Thx for looking into that. the expected solution is either alignment of behavior across environments or further investigation of the required structure of the weight vector and update in documentation.
Here is the syntax:
TEST CONDITIONS:
breaking condition: 1,1,3,1,1 and 1,1,3,1,2
dataset_weight = 1 # 0 No, 1 Yes
dw_type = 1 # 1 unidimensional, 2 dimensional
data_shape = 3 # 2 two dimensional # 3 dimensional
gpu = 1 # 0 No, 1 Yes
loss = 1 # 0 No, 1 Yes, 2 pseudo custom loss
import numpy as np
import pandas as pd
import sys
"""
if 'tensorflow' in sys.modules:
print("tensorflow uploaded")
del sys.modules["tensorflow"]
del tf
import tensorflow as tf
else:
print("tensorflow not uploaded")
import tensorflow as tf
if gpu == 1:
pass
else:
tf.config.set_visible_devices([], 'GPU')
#print("GPUs:", tf.config.list_physical_devices('GPU'))

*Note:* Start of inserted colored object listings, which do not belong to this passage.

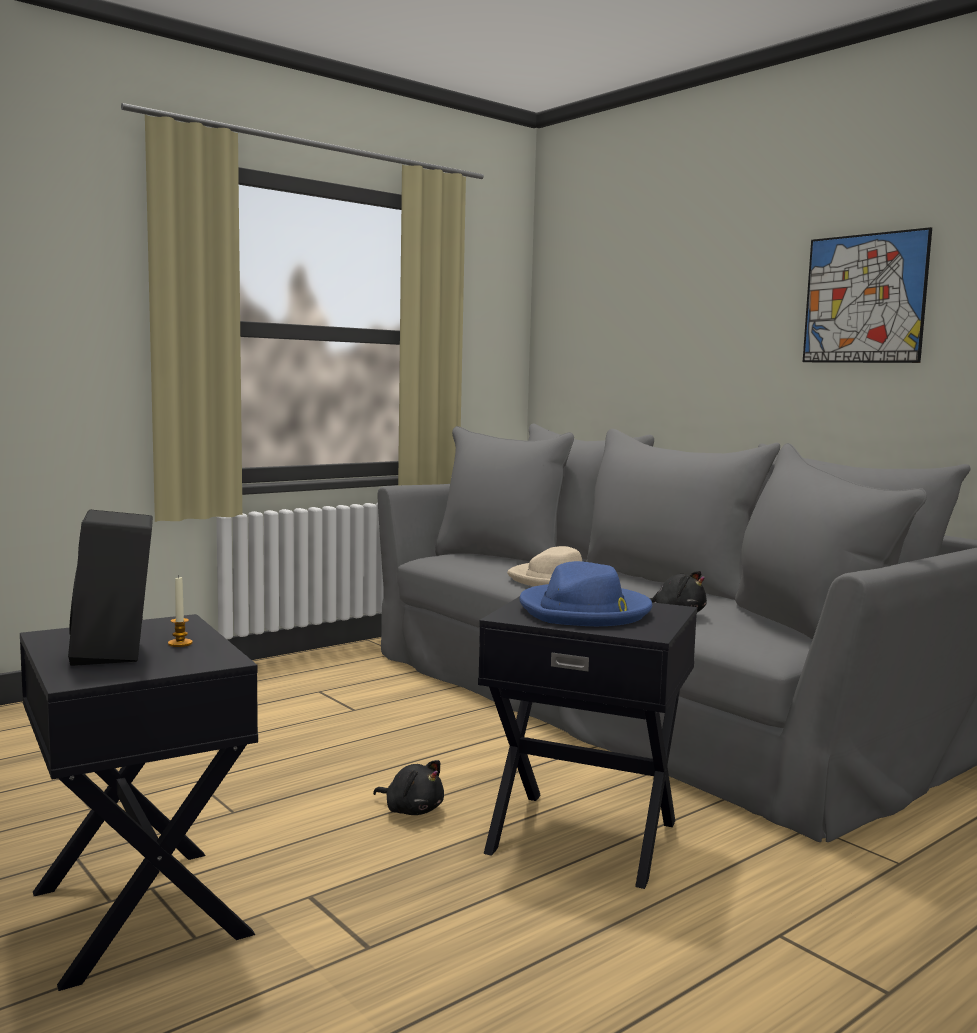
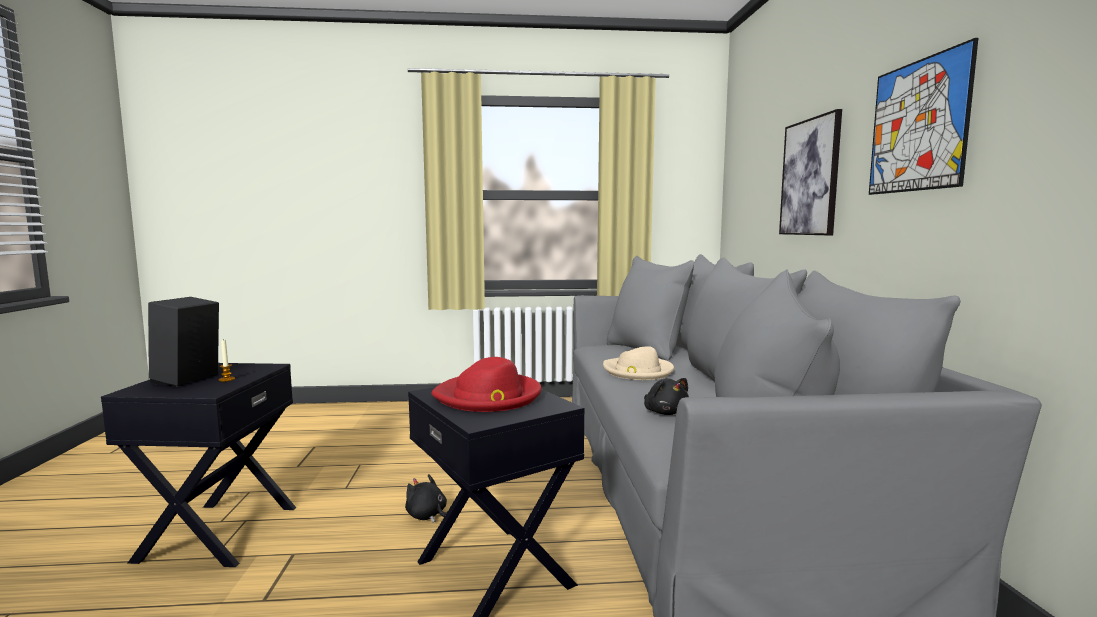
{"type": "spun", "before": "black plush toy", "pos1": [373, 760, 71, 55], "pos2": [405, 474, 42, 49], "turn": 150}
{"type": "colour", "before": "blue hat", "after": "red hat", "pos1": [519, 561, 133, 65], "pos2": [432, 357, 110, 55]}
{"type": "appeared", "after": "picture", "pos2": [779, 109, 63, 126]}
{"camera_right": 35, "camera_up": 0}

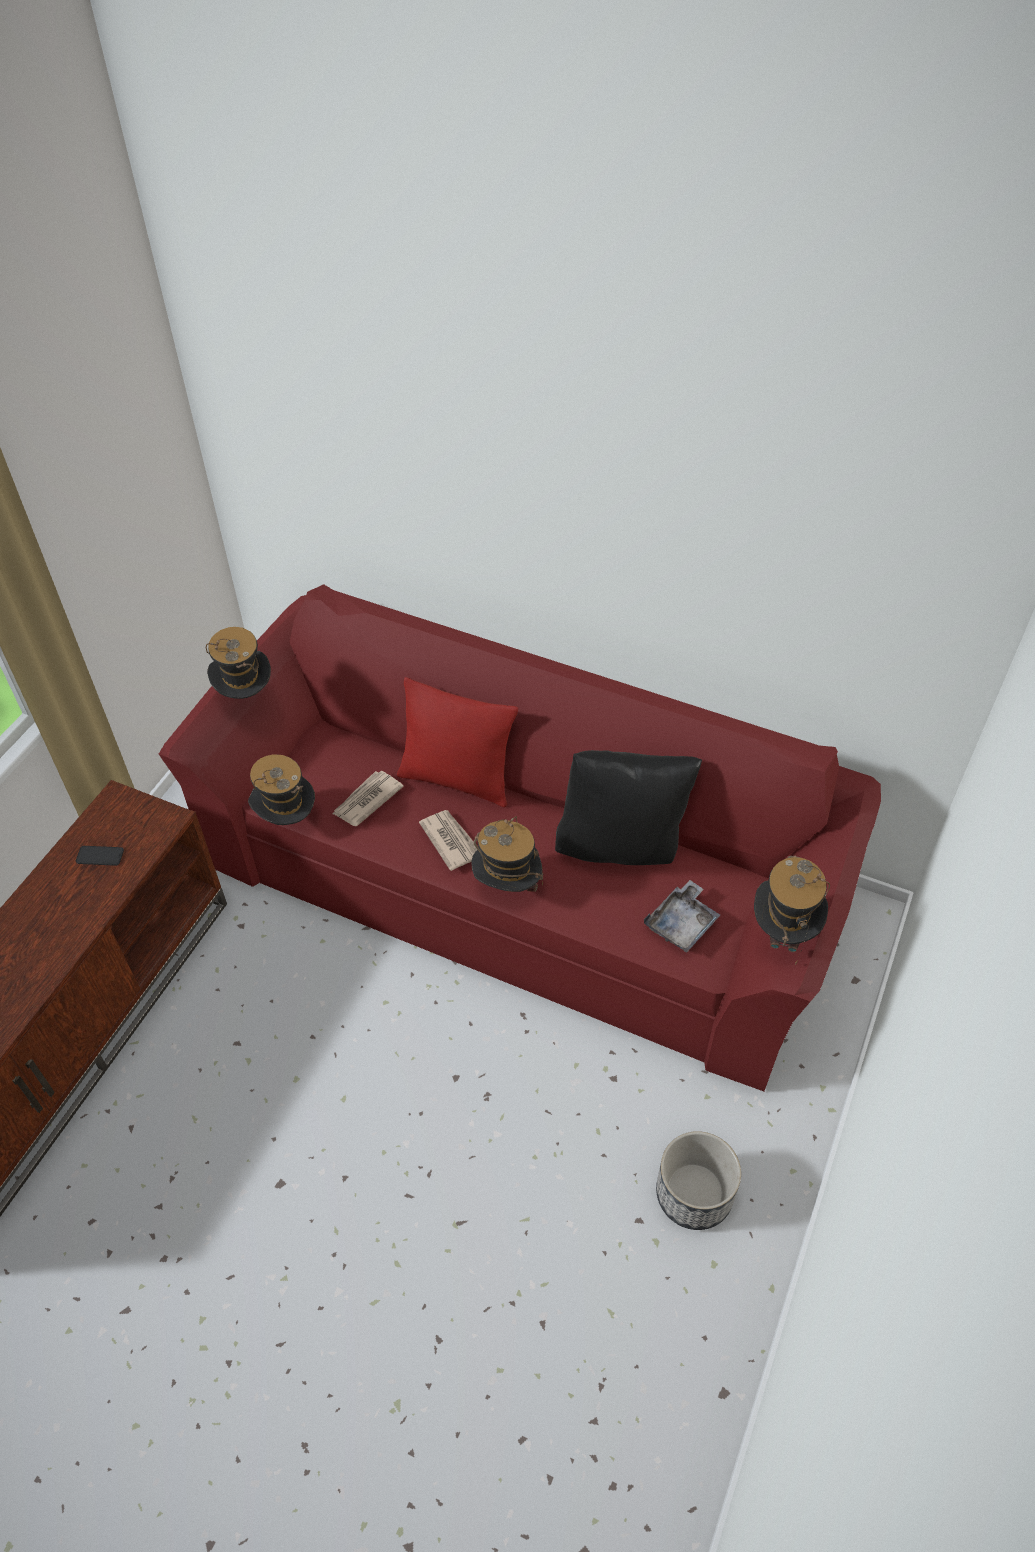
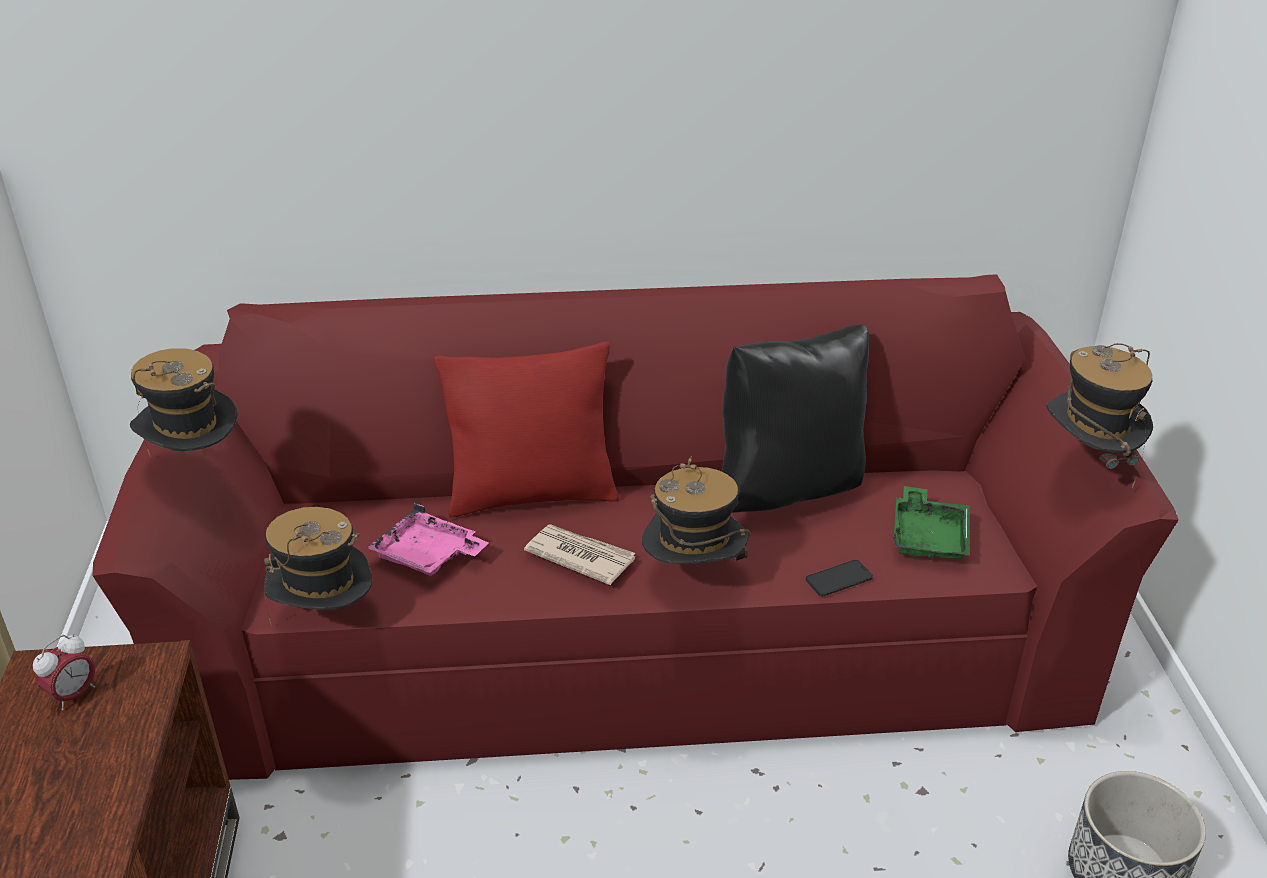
{"type": "appeared", "after": "alarm clock", "pos2": [33, 634, 62, 77]}
{"type": "exchanged", "before": "newspaper", "after": "pink tray", "pos1": [333, 771, 71, 55], "pos2": [367, 503, 122, 73]}
{"type": "relocated", "before": "phone", "pos1": [76, 846, 48, 20], "pos2": [806, 560, 67, 36]}
{"type": "colour", "before": "grey tray", "after": "green tray", "pos1": [644, 880, 76, 73], "pos2": [893, 486, 77, 74]}
{"camera_right": -30, "camera_up": -15}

print("GPUs:", tf.config.list_logical_devices('GPU'))
#print("CPUs:", tf.config.list_physical_devices('CPU'))
print("CPUs:", tf.config.list_logical_devices('CPU'))
"""
from tensorflow.keras import Sequential
from tensorflow.keras.layers import Dense
from tensorflow.keras import backend as K
import tensorflow as tf
print("TensorFlow version:", tf.version)
batch = 128
url = 'http://archive.ics.uci.edu/ml/machine-learning-databases/auto-mpg/auto-mpg.data'
column_names = ['MPG', 'Displacement', 'Horsepower', 'Weight']
dataset = pd.read_csv(url, names=column_names,
na_values='?', comment='\t',
sep=' ', skipinitialspace=True).dropna()
if data_shape == 2:
x_train = np.array(dataset[['Horsepower', 'Weight']]).reshape(-1,2)

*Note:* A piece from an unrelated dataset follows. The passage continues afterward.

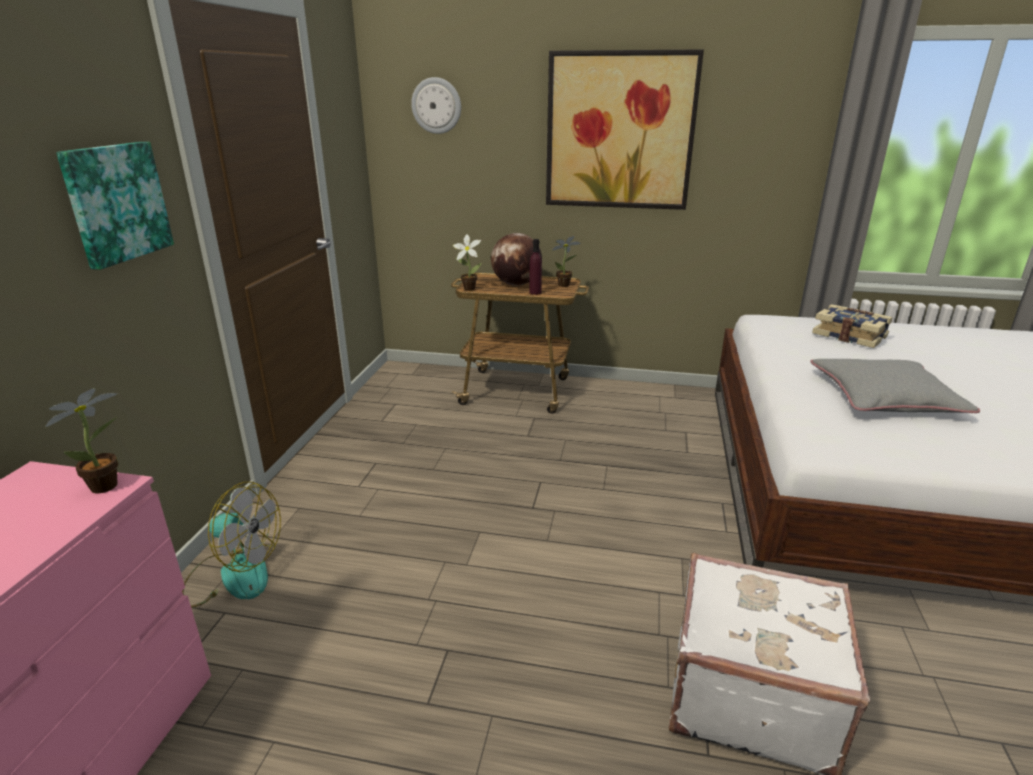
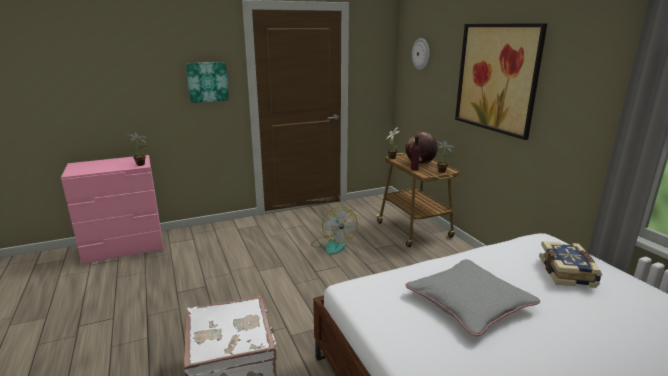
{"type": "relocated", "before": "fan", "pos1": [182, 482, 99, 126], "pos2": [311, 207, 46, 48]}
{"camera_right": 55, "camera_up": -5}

y_train = np.array(dataset[['MPG','Displacement']]).reshape(-1,2)
else:
x_train = np.array(dataset[['Horsepower', 'Weight']]).reshape(-1,2,2)

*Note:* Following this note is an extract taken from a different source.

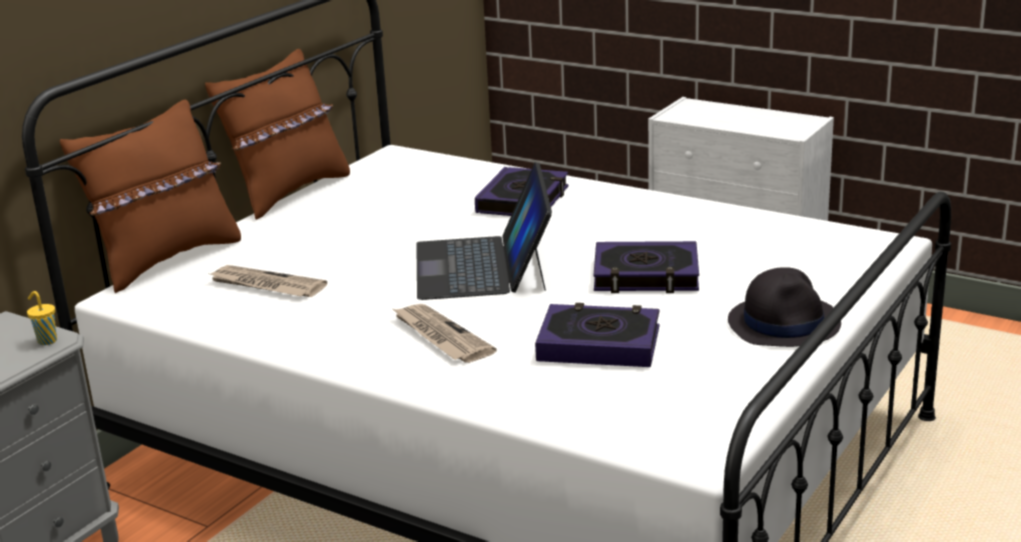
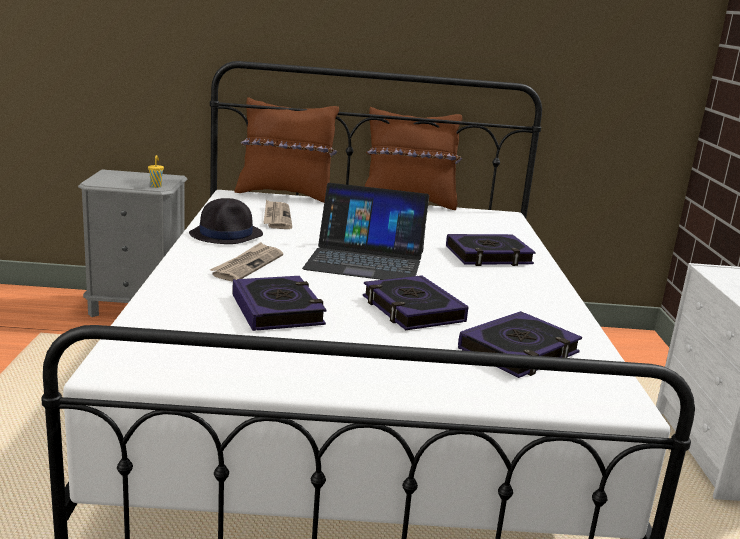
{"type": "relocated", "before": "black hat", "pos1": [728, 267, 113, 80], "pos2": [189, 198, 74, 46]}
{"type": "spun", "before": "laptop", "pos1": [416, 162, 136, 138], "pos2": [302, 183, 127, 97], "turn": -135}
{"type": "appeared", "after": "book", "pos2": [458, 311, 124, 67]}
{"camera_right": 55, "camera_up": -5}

y_train = np.array(dataset[['MPG','Displacement']]).reshape(-1,2,2)
if dw_type == 2:
weight = np.expand_dims(np.ones(x_train.shape[0]), axis = 1)
else:
weight = np.ones(x_train.shape[0])
#print(dataset)
print(x_train.shape)
print(y_train.shape)
print(weight.shape)
if dataset_weight == 0:
train_data = tf.data.Dataset.from_tensor_slices((x_train, y_train)).cache().shuffle(x_train.shape[0]).batch(batch).repeat().prefetch(tf.data.experimental.AUTOTUNE)
else:
train_data = tf.data.Dataset.from_tensor_slices((x_train, y_train, weight)).cache().shuffle(x_train.shape[0]).batch(batch).repeat().prefetch(tf.data.experimental.AUTOTUNE)
model = Sequential([
Dense(64, activation='relu'),
Dense(32, activation='relu'),
Dense(2)])
loss_tf = tf.keras.losses.MeanSquaredError()
def custom_loss(y_true, y_pred):
error = y_true-y_pred
sqr_error = K.square(error)
mean_sqr_error = K.mean(sqr_error)
sqrt_mean_sqr_error = K.sqrt(mean_sqr_error)
return sqrt_mean_sqr_error
def pseudo_custom_loss(y_true, y_pred):
return loss_tf(y_true, y_pred)
if loss == 0:
model.compile(optimizer='adam', loss=loss_tf, run_eagerly=True)
elif loss == 1:
model.compile(optimizer='adam', loss=custom_loss, run_eagerly=True)
else:
model.compile(optimizer='adam', loss=pseudo_custom_loss, run_eagerly=True)
model.fit(train_data, epochs=2, steps_per_epoch = 3)
print(model.summary())
updating to TM 0.4.0 fixes the issue (even without the update to TF2.8)!!! thx!